長いことこの2人の息子をやっているけれど。 こんな2人の姿を見るのは初めてだった。
いつもお袋にも子供たちにも背を向け、何人もの愛人作っていた親父。 そんな親父を苦々しく思いながらも、何も言わずただひたすら家のために尽くしてきたおふくろ。

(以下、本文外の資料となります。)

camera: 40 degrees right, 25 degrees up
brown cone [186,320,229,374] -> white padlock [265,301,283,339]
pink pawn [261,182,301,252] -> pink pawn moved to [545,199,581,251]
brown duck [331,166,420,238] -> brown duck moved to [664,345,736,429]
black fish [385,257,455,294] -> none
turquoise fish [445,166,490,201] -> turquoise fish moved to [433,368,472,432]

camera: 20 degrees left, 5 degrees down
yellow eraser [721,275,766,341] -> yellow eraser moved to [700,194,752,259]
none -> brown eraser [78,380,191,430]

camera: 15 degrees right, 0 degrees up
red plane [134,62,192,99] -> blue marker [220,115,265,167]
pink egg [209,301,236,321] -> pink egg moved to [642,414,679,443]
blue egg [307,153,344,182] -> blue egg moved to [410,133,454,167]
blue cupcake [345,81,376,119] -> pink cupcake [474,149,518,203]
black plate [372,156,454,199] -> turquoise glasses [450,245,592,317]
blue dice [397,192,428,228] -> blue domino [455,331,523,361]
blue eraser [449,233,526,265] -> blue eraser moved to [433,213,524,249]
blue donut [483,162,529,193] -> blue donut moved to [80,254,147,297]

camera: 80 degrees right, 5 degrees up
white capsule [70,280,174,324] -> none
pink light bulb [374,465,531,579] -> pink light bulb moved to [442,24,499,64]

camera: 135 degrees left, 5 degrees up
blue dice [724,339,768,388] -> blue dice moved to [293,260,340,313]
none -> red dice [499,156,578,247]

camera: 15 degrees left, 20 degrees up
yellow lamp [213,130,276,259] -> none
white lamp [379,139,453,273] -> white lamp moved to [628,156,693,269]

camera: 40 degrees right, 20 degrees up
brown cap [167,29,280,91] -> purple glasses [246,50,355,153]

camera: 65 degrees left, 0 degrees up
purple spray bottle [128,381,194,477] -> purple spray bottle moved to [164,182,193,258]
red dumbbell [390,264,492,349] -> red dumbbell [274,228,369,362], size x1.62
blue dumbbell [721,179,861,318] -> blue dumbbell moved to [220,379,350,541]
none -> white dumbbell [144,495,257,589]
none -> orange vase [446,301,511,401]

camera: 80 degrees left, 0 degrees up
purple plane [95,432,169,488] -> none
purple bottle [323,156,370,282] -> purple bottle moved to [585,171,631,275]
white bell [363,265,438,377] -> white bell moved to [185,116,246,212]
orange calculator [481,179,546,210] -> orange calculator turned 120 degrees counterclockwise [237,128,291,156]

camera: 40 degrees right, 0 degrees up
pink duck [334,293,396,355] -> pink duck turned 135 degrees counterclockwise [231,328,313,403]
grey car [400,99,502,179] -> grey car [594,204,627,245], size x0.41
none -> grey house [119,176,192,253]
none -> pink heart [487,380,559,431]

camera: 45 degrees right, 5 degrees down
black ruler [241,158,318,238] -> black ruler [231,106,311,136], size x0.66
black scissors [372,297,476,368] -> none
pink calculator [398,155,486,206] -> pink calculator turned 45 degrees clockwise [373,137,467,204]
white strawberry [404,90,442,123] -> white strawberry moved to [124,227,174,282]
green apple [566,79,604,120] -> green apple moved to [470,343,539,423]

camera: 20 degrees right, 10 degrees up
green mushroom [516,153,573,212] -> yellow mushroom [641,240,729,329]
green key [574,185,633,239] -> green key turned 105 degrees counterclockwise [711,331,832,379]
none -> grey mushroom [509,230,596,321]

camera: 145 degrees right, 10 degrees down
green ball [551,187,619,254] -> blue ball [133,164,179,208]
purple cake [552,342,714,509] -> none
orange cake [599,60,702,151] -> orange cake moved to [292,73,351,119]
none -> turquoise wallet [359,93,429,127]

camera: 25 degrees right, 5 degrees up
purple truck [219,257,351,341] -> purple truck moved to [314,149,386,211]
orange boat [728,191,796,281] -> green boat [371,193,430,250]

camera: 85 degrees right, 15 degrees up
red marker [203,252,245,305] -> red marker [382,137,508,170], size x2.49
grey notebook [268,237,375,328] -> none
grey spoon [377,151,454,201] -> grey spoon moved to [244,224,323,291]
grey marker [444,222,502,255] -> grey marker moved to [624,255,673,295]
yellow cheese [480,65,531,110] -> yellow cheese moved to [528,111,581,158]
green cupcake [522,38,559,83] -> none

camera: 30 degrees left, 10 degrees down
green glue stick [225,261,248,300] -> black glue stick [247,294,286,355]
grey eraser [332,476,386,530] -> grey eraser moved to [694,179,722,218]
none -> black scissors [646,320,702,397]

そんな2人から、愛情を感じることができず俺もまた、2人に背を向けていた。
「君が、気付かせてくれたんだ」 穏やかに微笑む親父。 そんな表情も、見たことがなかった―――。 「できれば、君にはずっと総二郎の傍にいてもらいたい。わたしと同じ道を・・・・・・家族に背を向ける道を進もうとしていた総二郎を変えてくれたのは君だ。君が総二郎の傍にいてくれるなら、わたしたちも嬉しい」 親父の言葉にお袋も頷き、牧野の方を見た。 「わたしも、そう思っています。あなたは―――我が家にとって、とても大切な人です」 「そんな、あたしはなにも―――」 恥ずかしそうに頬を染める牧野。 そんな牧野を見て、両親は目を細めていた。 「できるだけ、きみの力になりたいと思っているんだ。争いに行くわけじゃない。ただ、総二郎の親として・・・・・いずれ、君の義父になるものとして、花沢さんと、話がしたいんだ」
その言葉に牧野は頬を紅潮させ、目を瞬かせたのだった・・・・・・。